### Tareas por completar
a) Según el artículo sobre el sector del crudo, ¿en qué empresa redobló Warren Buffett su apuesta a principios de enero?
b) Retoma el artículo sobre el sector del crudo y continúalo a partir de su última oración.

### Fragmento mostrado
···
El sector del crudo relee a Darwin

Las grandes petroleras intentar ser ágiles para adaptar su modelo de negocio al mercado

Cuando Warren Buffett redobló a principios de enero su apuesta por la firma estadounidense de refinería Phillips 66, muchos observaron atónitos el movimiento, que llegaba menos de un año después de que el magnate se deshiciese de una importante participación en Exxon Mobil. ¿Salir del capital de la mayor petrolera de Estados Unidos para desembarcar en otra empresa del sector con el barril de crudo por debajo de los 30 dólares? “Una locura”, era el mensaje que dejaban entrever algunos analistas. Pero lo que Buffett hizo fue una jugada más que pensada: salió de una petrolera centrada en tareas de exploración y extracción, cuyos beneficios sufre con precios del crudo bajo mínimos, y entrar en otra focalizada en la última fase del proceso, la refinería, que se beneficia del barril barato por cuanto implica una mayor demanda de gasolina y gasóil.
···
### Datos mostrados
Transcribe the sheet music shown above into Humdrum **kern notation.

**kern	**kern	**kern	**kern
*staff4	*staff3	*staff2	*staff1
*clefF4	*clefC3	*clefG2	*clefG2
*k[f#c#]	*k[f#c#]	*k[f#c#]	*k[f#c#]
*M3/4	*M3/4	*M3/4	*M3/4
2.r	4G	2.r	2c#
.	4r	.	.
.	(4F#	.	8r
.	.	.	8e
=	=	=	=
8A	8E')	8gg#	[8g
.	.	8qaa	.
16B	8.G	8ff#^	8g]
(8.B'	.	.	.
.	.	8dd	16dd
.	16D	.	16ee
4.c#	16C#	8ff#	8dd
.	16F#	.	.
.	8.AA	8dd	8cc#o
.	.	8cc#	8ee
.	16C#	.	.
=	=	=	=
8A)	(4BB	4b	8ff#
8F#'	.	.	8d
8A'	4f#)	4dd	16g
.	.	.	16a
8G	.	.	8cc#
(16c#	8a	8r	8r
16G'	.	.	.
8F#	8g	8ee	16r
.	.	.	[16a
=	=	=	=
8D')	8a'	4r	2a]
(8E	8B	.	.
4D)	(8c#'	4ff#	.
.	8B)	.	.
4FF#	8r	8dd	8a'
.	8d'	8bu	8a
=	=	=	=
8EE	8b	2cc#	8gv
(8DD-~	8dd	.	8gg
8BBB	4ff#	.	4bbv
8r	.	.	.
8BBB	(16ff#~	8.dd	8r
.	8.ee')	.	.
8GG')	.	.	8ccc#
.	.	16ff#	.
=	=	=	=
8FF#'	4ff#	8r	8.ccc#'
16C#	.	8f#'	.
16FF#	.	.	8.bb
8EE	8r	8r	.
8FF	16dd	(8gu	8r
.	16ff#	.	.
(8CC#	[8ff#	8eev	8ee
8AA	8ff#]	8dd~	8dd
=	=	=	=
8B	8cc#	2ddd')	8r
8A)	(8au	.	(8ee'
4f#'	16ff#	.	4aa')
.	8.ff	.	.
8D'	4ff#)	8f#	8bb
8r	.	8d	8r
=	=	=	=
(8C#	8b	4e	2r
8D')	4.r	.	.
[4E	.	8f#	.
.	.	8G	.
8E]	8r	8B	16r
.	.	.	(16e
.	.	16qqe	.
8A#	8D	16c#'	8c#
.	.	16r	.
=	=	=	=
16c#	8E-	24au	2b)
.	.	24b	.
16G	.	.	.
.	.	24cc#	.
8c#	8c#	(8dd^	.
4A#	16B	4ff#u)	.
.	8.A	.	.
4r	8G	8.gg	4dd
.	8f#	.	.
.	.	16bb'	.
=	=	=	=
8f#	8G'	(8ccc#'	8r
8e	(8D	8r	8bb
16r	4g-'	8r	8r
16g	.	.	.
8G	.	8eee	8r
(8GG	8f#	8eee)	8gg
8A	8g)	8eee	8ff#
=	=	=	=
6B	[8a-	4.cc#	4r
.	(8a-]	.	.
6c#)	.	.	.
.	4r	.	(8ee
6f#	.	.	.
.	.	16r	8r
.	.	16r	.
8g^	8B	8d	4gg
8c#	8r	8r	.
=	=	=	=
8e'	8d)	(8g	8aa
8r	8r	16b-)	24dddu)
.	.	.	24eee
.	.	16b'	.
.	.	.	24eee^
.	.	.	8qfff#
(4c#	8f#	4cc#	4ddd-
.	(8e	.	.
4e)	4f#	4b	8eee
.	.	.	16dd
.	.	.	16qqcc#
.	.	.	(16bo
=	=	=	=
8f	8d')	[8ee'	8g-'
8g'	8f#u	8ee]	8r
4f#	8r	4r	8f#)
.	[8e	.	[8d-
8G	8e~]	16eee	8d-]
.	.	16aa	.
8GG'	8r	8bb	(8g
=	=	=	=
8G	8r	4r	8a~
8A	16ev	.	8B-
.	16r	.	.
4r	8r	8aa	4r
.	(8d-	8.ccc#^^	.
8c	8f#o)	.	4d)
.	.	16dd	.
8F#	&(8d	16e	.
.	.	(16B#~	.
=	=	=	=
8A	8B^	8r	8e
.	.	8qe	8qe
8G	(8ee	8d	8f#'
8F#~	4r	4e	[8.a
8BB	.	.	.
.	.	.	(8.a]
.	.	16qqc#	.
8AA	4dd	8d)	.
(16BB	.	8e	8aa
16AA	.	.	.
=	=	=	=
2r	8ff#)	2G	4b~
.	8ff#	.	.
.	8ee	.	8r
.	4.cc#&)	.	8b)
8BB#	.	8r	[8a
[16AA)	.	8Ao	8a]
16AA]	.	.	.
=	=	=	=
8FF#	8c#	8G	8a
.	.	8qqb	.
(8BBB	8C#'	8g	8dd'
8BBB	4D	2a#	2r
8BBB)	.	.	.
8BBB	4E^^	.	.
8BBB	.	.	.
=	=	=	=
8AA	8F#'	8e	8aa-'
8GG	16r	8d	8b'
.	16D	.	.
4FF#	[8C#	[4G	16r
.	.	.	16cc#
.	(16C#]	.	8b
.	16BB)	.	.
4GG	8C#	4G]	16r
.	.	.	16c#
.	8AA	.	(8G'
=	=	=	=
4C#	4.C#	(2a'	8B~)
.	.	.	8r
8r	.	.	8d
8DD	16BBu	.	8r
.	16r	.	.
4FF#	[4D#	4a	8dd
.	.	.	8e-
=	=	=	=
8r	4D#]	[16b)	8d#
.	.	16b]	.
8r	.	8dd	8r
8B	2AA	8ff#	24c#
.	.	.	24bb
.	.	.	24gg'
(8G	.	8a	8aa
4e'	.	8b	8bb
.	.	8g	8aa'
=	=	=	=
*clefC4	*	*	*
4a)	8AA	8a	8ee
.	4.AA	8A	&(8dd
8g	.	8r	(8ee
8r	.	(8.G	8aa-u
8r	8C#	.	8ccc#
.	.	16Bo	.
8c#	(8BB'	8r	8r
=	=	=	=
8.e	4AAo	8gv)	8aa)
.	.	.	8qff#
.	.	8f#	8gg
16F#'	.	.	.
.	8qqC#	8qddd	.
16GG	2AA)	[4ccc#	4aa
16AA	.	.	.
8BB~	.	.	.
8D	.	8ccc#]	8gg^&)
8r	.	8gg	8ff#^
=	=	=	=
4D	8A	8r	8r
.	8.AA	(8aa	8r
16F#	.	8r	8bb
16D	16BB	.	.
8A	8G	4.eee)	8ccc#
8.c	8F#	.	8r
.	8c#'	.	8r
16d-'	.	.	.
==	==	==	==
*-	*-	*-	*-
···
### Resultados del ejercicio
a) En la firma estadounidense de refinería Phillips 66.

b)
Sin quererlo, el magnate puede haber marcado el camino a seguir para la mayor parte de los gigantes petroleros mundiales, que han visto las orejas al lobo con el desplome del precio del crudo –que ha bajado casi un 70% en el último año y medio– y la perspectiva de mayor presión sobre los combustibles fósiles para atajar el cambio climático. La evolución en Bolsa de estos grupos no deja lugar a dudas: el mercado desconfía de su capacidad de supervivencia en las condiciones actuales.

Para estos dinosaurios empresariales, como los apodan muchos analistas, la única forma de sobrevivir en este entorno adverso es copiar el modelo de sus hermanos pequeños, compañías más ágiles en las que las decisiones se toman de manera menos burocrática, focalizadas en el refino y, sobre todo, con una estructura de costes mucho menos mastodóntica.

En los últimos meses, todos los grandes petroleros a ambos lados del Atlántico, sin excepciones, han anunciado drásticos planes de reducción de plantilla; las operaciones corporativas, tan cotidianas en tiempos de bonanza, se limitan ahora a la conclusión de las que ya están en marcha; el dividendo está congelado o ha sido sustancialmente reducido en compañías que hace no tanto brillaban por su remuneración al accionista y su inversión anual en exploración cae a doble dígito.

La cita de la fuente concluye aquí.